I like having all this time off to spend with Riley, but I do need money. As much as I just loathe work sometimes, I still need to do it and get paid. But in 2 weeks I only have 16 hours total, that really makes it hard for me to really do anything. It is kind of bumming me out. But on a happier note, I was able to make a web layout for my friend Becky @ Book Bite Reviews. Layout design in blogger is still new to me, but I was able to help her out and that made me feel good.

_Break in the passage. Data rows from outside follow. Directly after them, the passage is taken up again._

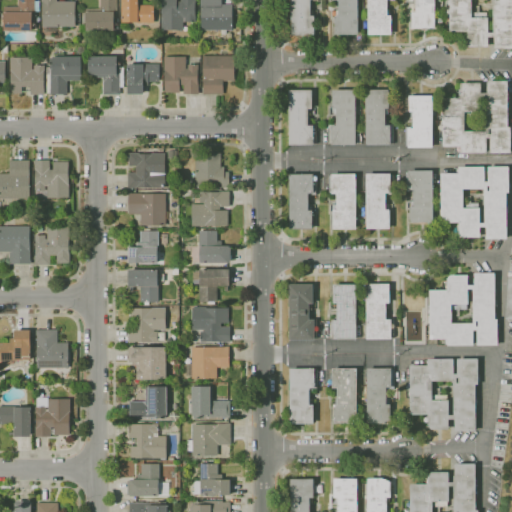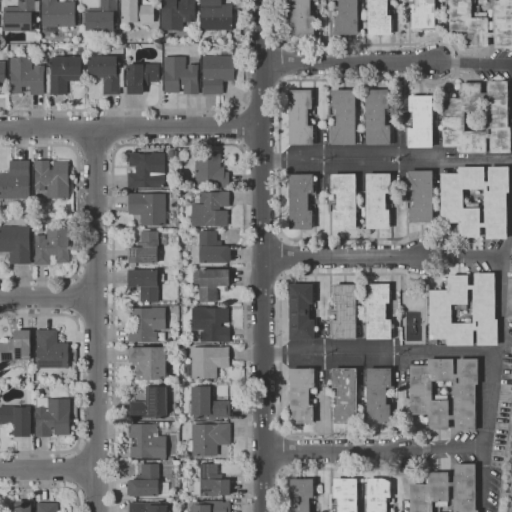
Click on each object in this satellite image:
building: (135, 12)
building: (137, 12)
building: (57, 13)
building: (175, 13)
building: (177, 13)
building: (57, 14)
building: (423, 14)
building: (423, 14)
building: (215, 15)
building: (216, 15)
building: (18, 16)
building: (20, 16)
building: (101, 16)
building: (101, 17)
building: (301, 17)
building: (346, 17)
building: (377, 17)
building: (379, 17)
building: (302, 18)
building: (347, 18)
building: (482, 21)
building: (482, 21)
building: (83, 41)
building: (80, 50)
road: (349, 63)
road: (474, 63)
building: (63, 72)
building: (63, 72)
building: (105, 72)
building: (108, 72)
building: (216, 72)
building: (2, 73)
building: (217, 73)
building: (2, 74)
building: (179, 75)
building: (180, 75)
building: (25, 76)
building: (26, 76)
building: (141, 76)
building: (142, 76)
road: (331, 79)
road: (174, 109)
building: (299, 117)
building: (376, 117)
building: (300, 118)
building: (342, 118)
building: (343, 118)
building: (377, 118)
building: (477, 118)
building: (477, 118)
building: (419, 120)
building: (420, 122)
road: (242, 125)
road: (130, 127)
building: (172, 154)
road: (486, 160)
building: (146, 169)
building: (147, 170)
building: (209, 170)
building: (210, 170)
building: (50, 179)
building: (51, 179)
building: (15, 180)
building: (15, 183)
building: (420, 194)
building: (420, 195)
building: (376, 199)
building: (377, 199)
building: (299, 200)
building: (301, 200)
building: (343, 200)
building: (344, 200)
building: (475, 200)
building: (475, 201)
building: (148, 207)
building: (149, 208)
building: (210, 209)
building: (211, 209)
building: (15, 242)
building: (16, 243)
building: (52, 245)
building: (53, 246)
building: (144, 247)
building: (212, 247)
building: (145, 248)
building: (212, 249)
road: (261, 255)
road: (342, 257)
road: (463, 258)
building: (210, 282)
building: (144, 283)
building: (145, 283)
building: (211, 283)
road: (48, 296)
building: (508, 298)
building: (509, 299)
road: (53, 308)
building: (464, 310)
building: (300, 311)
building: (376, 311)
building: (464, 311)
building: (301, 312)
building: (344, 312)
building: (378, 312)
building: (343, 313)
road: (96, 319)
building: (146, 323)
building: (146, 323)
building: (211, 323)
building: (211, 323)
road: (280, 340)
building: (16, 346)
building: (17, 349)
building: (50, 349)
building: (50, 350)
road: (454, 353)
building: (208, 360)
building: (148, 361)
building: (149, 362)
building: (207, 362)
building: (444, 392)
building: (445, 392)
building: (343, 393)
building: (300, 394)
building: (302, 394)
building: (344, 394)
building: (377, 394)
building: (378, 395)
building: (150, 403)
building: (207, 403)
building: (207, 403)
building: (150, 404)
building: (52, 417)
building: (53, 417)
building: (17, 418)
building: (17, 419)
building: (209, 437)
building: (208, 439)
building: (146, 441)
building: (146, 441)
road: (423, 448)
road: (336, 450)
road: (446, 450)
road: (284, 451)
building: (171, 458)
building: (182, 463)
road: (337, 468)
road: (48, 470)
road: (246, 475)
building: (145, 481)
building: (210, 481)
building: (211, 482)
building: (147, 483)
building: (445, 491)
building: (446, 491)
building: (301, 494)
building: (345, 494)
building: (346, 494)
building: (377, 494)
building: (378, 494)
building: (300, 495)
building: (22, 505)
building: (22, 506)
building: (210, 506)
building: (46, 507)
building: (47, 507)
building: (147, 507)
building: (148, 507)
building: (210, 507)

I still really haven't figured out what I want to do with my life. I have my bachelor's degree but now that I have it, I'm just like well, now what? I love history, but to do what what I really want with history, I'd have to move to a bigger city with a big museum. Or get my masters or phd to teach specific history. But I also love designing. I would LOVE to be able to make book covers for a living, but I don't really know how to go about doing that either. I really do not know what to do.

Friday, April 13, 2012

I don't get things....

Life has changed so much since I've had Riley. Some good, some bad. He makes me world worth living. He is my life, and it seems that some people in all honesty do not understand that. I very much miss hanging out with my friends, but unlike most of my friends who do have kids, I do not have a husband, so I cannot just leave him with his "dad" and go and hang out. My parents do help me out when I work, and we all live together, but that doesn't make them automatic baby sitters. I feel guilty enough leaving Riley with them when I work. It is very generous of them to do this for me. Granted it is their grandson, but they are much older and its been awhile since they've dealt with kids, so it's not as easy to have them baby sit all the time. Nor should I just assume that they will baby sit so I can go party or get drunk. Which I don't drink anymore anyway. That is another issue I don't think people get either, which is really sad. So, like I said, I am not married, so the person who puts Riley to bed, and the only person who has is me, his mother. I do not expect my parents to ever have to do this, I don't work late so I can be home so I can put him to bed. It isn't my parents job to do this. I am his mother, it is my job. Once again, another issue some people do not understand. I really thought I would have more incommonw ith people once I had Riley, but it just sees like it is pulling me away from everyone, and no one honestly seems to care or notice.